Material supplied ::
=======

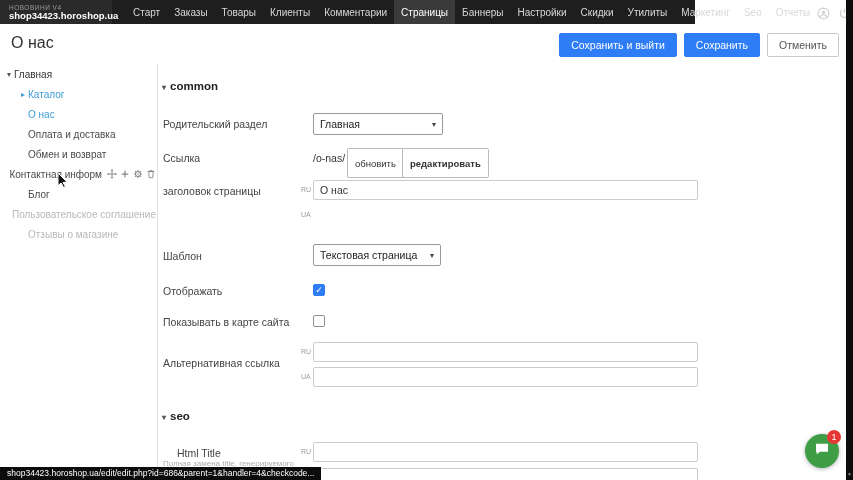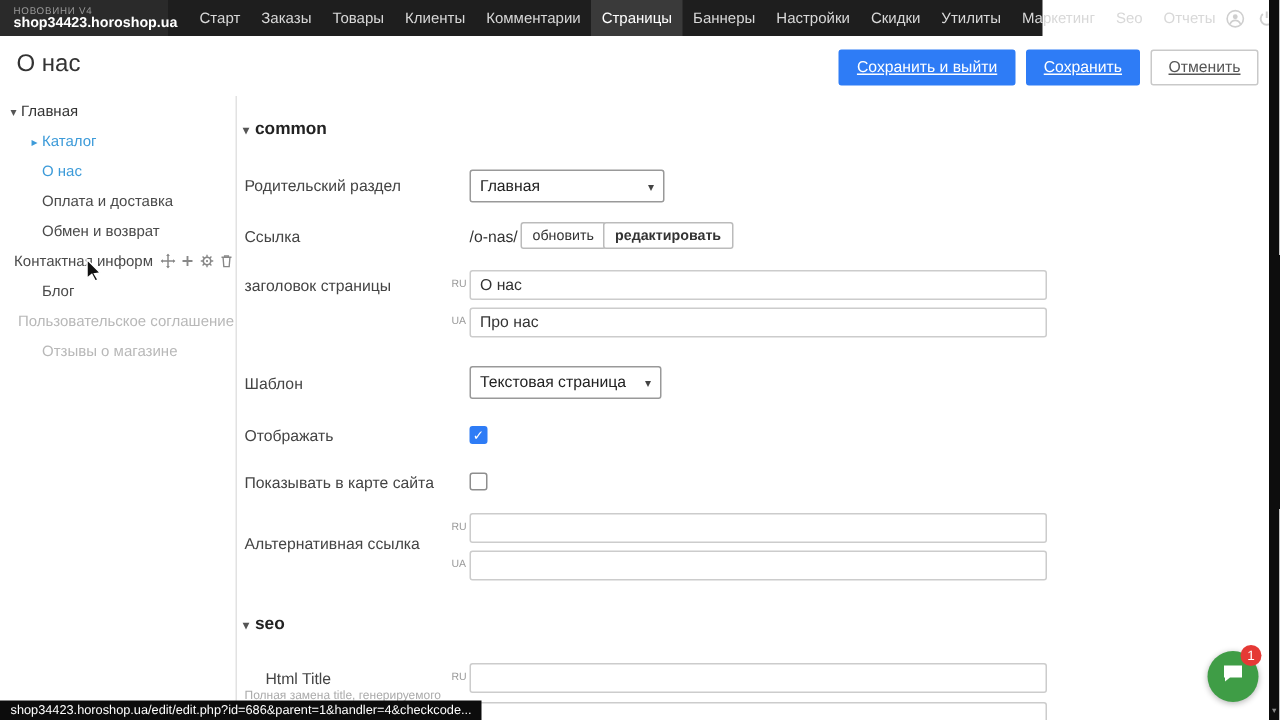--- a/index.html
+++ b/index.html
@@ -14,21 +14,21 @@
   .menu { display:flex; align-items:center; height:24px; margin-left:14px; }
   .menu-item { font-size:10px; color:#d8d8d8; padding:0 7px; height:24px; display:flex; align-items:center; cursor:pointer; white-space:nowrap; }
   .menu-item.active { background:#3a3a3a; color:#fff; }
   .topbar-icons { margin-left:auto; display:flex; align-items:center; gap:8px; padding-right:14px; }
   .tb-icon { width:13px; height:13px; display:inline-block; cursor:pointer; }
 
   
   .page-header { position:absolute; top:24px; left:0; width:853px; height:40px; background:#fff; }
   .page-title { position:absolute; left:11px; top:10px; font-size:16px; font-weight:normal; color:#333; }
   .header-actions { position:absolute; right:14px; top:9px; display:flex; gap:7px; }
-  .btn { font-size:10.5px; border-radius:2px; padding:5px 11px; cursor:pointer; border:1px solid transparent;text-decoration:underline; }
+  .btn { font-size:10.5px; border-radius:2px; padding:5px 11px; cursor:pointer; border:1px solid transparent; }
   .btn-blue { background:#2e7cf6; color:#fff; border-color:#2e7cf6; }
   .btn-white { background:#fff; color:#555; border-color:#c9c9c9; }
 
   
   .sidebar { position:absolute; top:64px; left:0; width:156px; }
   .tree-row { height:20px; display:flex; align-items:center; font-size:10px; cursor:pointer; white-space:nowrap; }
   .tree-caret { width:10px; text-align:center; font-size:8px; color:#555; margin-left:4px; }
   .tree-caret.blue { color:#3d9bd9; }
   .tree-indent { width:14px; }
   .c-root { color:#333; }
@@ -44,21 +44,21 @@
   .content { position:absolute; top:64px; left:158px; width:687px; height:416px; }
   .section-head { position:absolute; left:4px; font-size:11.5px; font-weight:bold; color:#222; cursor:pointer; }
   .section-head .sc { font-size:8px; color:#555; margin-right:4px; }
   .f-label { position:absolute; left:5px; font-size:10.5px; color:#444; }
   .f-hint { position:absolute; left:5px; font-size:8px; color:#ababab; white-space:nowrap; }
   .lang { position:absolute; left:143px; width:10px; font-size:7px; color:#9a9a9a; }
   .t-input { position:absolute; left:155px; width:385px; height:20px; border:1px solid #ccc; border-radius:2px; font-size:10.5px; color:#333; padding:0 6px; font-family:"Liberation Sans",sans-serif; outline:none; }
   .sel { position:absolute; left:155px; height:22px; border:1px solid #999; border-radius:2px; background:#fff; display:flex; align-items:center; font-size:10.5px; color:#222; padding:0 6px; cursor:pointer; }
   .sel .sel-caret { margin-left:auto; font-size:8px; color:#444; padding-left:10px; }
   .link-val { position:absolute; left:155px; font-size:10.5px; color:#333; }
-  .mini-btn { position:absolute; height:18px; font-size:9.5px; color:#333; background:#fff; border:1px solid #bbb; border-radius:2px; padding:0 7px; cursor:pointer; font-family:"Liberation Sans",sans-serif; }
+  .mini-btn { position:absolute; height:30px; font-size:9.5px; color:#333; background:#fff; border:1px solid #bbb; border-radius:2px; padding:0 7px; cursor:pointer; font-family:"Liberation Sans",sans-serif; }
   .checkbox { position:absolute; width:12px; height:12px; border:1px solid #8e8e8e; border-radius:2px; background:#fff; cursor:pointer; }
   .checkbox.checked { background:#2e7cf6; border-color:#2e7cf6; color:#fff; font-size:9px; line-height:11px; text-align:center; }
 
   
   .statusbar { position:absolute; left:0; bottom:0; height:13px; background:#0c0c0c; color:#fff; font-size:8.5px; line-height:13px; padding:0 7px; z-index:40; white-space:nowrap; }
   .scroll-strip { position:absolute; top:0; right:0; width:7px; height:480px; background:#0d0d0d; z-index:50; cursor:pointer; }
   .scroll-arrow { position:absolute; bottom:3px; left:1px; font-size:5px; color:#888; }
   .chat-btn { position:absolute; right:14px; bottom:12px; width:34px; height:34px; border-radius:50%; background:#3f9d46; z-index:45; cursor:pointer; display:flex; align-items:center; justify-content:center; box-shadow:0 1px 4px rgba(0,0,0,.3); }
   .chat-badge { position:absolute; top:-4px; right:-2px; min-width:14px; height:14px; border-radius:7px; background:#e53935; color:#fff; font-size:9px; line-height:14px; text-align:center; padding:0 2px; }
   .mouse-cursor { position:absolute; left:57px; top:172px; z-index:60; pointer-events:none; }
@@ -208,21 +208,20 @@
 
   <label class="f-label" style="top:88px;">Ссылка</label>
   <span class="link-val" style="top:88px;">/o-nas/</span>
   <button class="mini-btn" style="top:84px; left:189px;">обновить</button>
   <button class="mini-btn" style="top:84px; left:244px;font-weight:bold;">редактировать</button>
 
   <label class="f-label" style="top:121px;">заголовок страницы</label>
   <span class="lang" style="top:122px;">RU</span>
   <input class="t-input" style="top: 116px;" value="О нас">
   <span class="lang" style="top:147px;">UA</span>
-  <input class="t-input" style="top: 141px;" value="Про нас">
 
   <label class="f-label" style="top:186px;">Шаблон</label>
   <div class="sel" style="top:180px; width:128px;">
     <span>Текстовая страница</span>
     <span class="sel-caret">▾</span>
   </div>
 
   <label class="f-label" style="top:221px;">Отображать</label>
   <span class="checkbox checked" style="top:220px; left:155px;">✓</span>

=======

Without any of its pictures, the listing is to be repeated exactly as it stands.

--- a/index.html
+++ b/index.html
@@ -14,21 +14,21 @@
   .menu { display:flex; align-items:center; height:24px; margin-left:14px; }
   .menu-item { font-size:10px; color:#d8d8d8; padding:0 7px; height:24px; display:flex; align-items:center; cursor:pointer; white-space:nowrap; }
   .menu-item.active { background:#3a3a3a; color:#fff; }
   .topbar-icons { margin-left:auto; display:flex; align-items:center; gap:8px; padding-right:14px; }
   .tb-icon { width:13px; height:13px; display:inline-block; cursor:pointer; }
 
   
   .page-header { position:absolute; top:24px; left:0; width:853px; height:40px; background:#fff; }
   .page-title { position:absolute; left:11px; top:10px; font-size:16px; font-weight:normal; color:#333; }
   .header-actions { position:absolute; right:14px; top:9px; display:flex; gap:7px; }
-  .btn { font-size:10.5px; border-radius:2px; padding:5px 11px; cursor:pointer; border:1px solid transparent;text-decoration:underline; }
+  .btn { font-size:10.5px; border-radius:2px; padding:5px 11px; cursor:pointer; border:1px solid transparent; }
   .btn-blue { background:#2e7cf6; color:#fff; border-color:#2e7cf6; }
   .btn-white { background:#fff; color:#555; border-color:#c9c9c9; }
 
   
   .sidebar { position:absolute; top:64px; left:0; width:156px; }
   .tree-row { height:20px; display:flex; align-items:center; font-size:10px; cursor:pointer; white-space:nowrap; }
   .tree-caret { width:10px; text-align:center; font-size:8px; color:#555; margin-left:4px; }
   .tree-caret.blue { color:#3d9bd9; }
   .tree-indent { width:14px; }
   .c-root { color:#333; }
@@ -44,21 +44,21 @@
   .content { position:absolute; top:64px; left:158px; width:687px; height:416px; }
   .section-head { position:absolute; left:4px; font-size:11.5px; font-weight:bold; color:#222; cursor:pointer; }
   .section-head .sc { font-size:8px; color:#555; margin-right:4px; }
   .f-label { position:absolute; left:5px; font-size:10.5px; color:#444; }
   .f-hint { position:absolute; left:5px; font-size:8px; color:#ababab; white-space:nowrap; }
   .lang { position:absolute; left:143px; width:10px; font-size:7px; color:#9a9a9a; }
   .t-input { position:absolute; left:155px; width:385px; height:20px; border:1px solid #ccc; border-radius:2px; font-size:10.5px; color:#333; padding:0 6px; font-family:"Liberation Sans",sans-serif; outline:none; }
   .sel { position:absolute; left:155px; height:22px; border:1px solid #999; border-radius:2px; background:#fff; display:flex; align-items:center; font-size:10.5px; color:#222; padding:0 6px; cursor:pointer; }
   .sel .sel-caret { margin-left:auto; font-size:8px; color:#444; padding-left:10px; }
   .link-val { position:absolute; left:155px; font-size:10.5px; color:#333; }
-  .mini-btn { position:absolute; height:18px; font-size:9.5px; color:#333; background:#fff; border:1px solid #bbb; border-radius:2px; padding:0 7px; cursor:pointer; font-family:"Liberation Sans",sans-serif; }
+  .mini-btn { position:absolute; height:30px; font-size:9.5px; color:#333; background:#fff; border:1px solid #bbb; border-radius:2px; padding:0 7px; cursor:pointer; font-family:"Liberation Sans",sans-serif; }
   .checkbox { position:absolute; width:12px; height:12px; border:1px solid #8e8e8e; border-radius:2px; background:#fff; cursor:pointer; }
   .checkbox.checked { background:#2e7cf6; border-color:#2e7cf6; color:#fff; font-size:9px; line-height:11px; text-align:center; }
 
   
   .statusbar { position:absolute; left:0; bottom:0; height:13px; background:#0c0c0c; color:#fff; font-size:8.5px; line-height:13px; padding:0 7px; z-index:40; white-space:nowrap; }
   .scroll-strip { position:absolute; top:0; right:0; width:7px; height:480px; background:#0d0d0d; z-index:50; cursor:pointer; }
   .scroll-arrow { position:absolute; bottom:3px; left:1px; font-size:5px; color:#888; }
   .chat-btn { position:absolute; right:14px; bottom:12px; width:34px; height:34px; border-radius:50%; background:#3f9d46; z-index:45; cursor:pointer; display:flex; align-items:center; justify-content:center; box-shadow:0 1px 4px rgba(0,0,0,.3); }
   .chat-badge { position:absolute; top:-4px; right:-2px; min-width:14px; height:14px; border-radius:7px; background:#e53935; color:#fff; font-size:9px; line-height:14px; text-align:center; padding:0 2px; }
   .mouse-cursor { position:absolute; left:57px; top:172px; z-index:60; pointer-events:none; }
@@ -208,21 +208,20 @@
 
   <label class="f-label" style="top:88px;">Ссылка</label>
   <span class="link-val" style="top:88px;">/o-nas/</span>
   <button class="mini-btn" style="top:84px; left:189px;">обновить</button>
   <button class="mini-btn" style="top:84px; left:244px;font-weight:bold;">редактировать</button>
 
   <label class="f-label" style="top:121px;">заголовок страницы</label>
   <span class="lang" style="top:122px;">RU</span>
   <input class="t-input" style="top: 116px;" value="О нас">
   <span class="lang" style="top:147px;">UA</span>
-  <input class="t-input" style="top: 141px;" value="Про нас">
 
   <label class="f-label" style="top:186px;">Шаблон</label>
   <div class="sel" style="top:180px; width:128px;">
     <span>Текстовая страница</span>
     <span class="sel-caret">▾</span>
   </div>
 
   <label class="f-label" style="top:221px;">Отображать</label>
   <span class="checkbox checked" style="top:220px; left:155px;">✓</span>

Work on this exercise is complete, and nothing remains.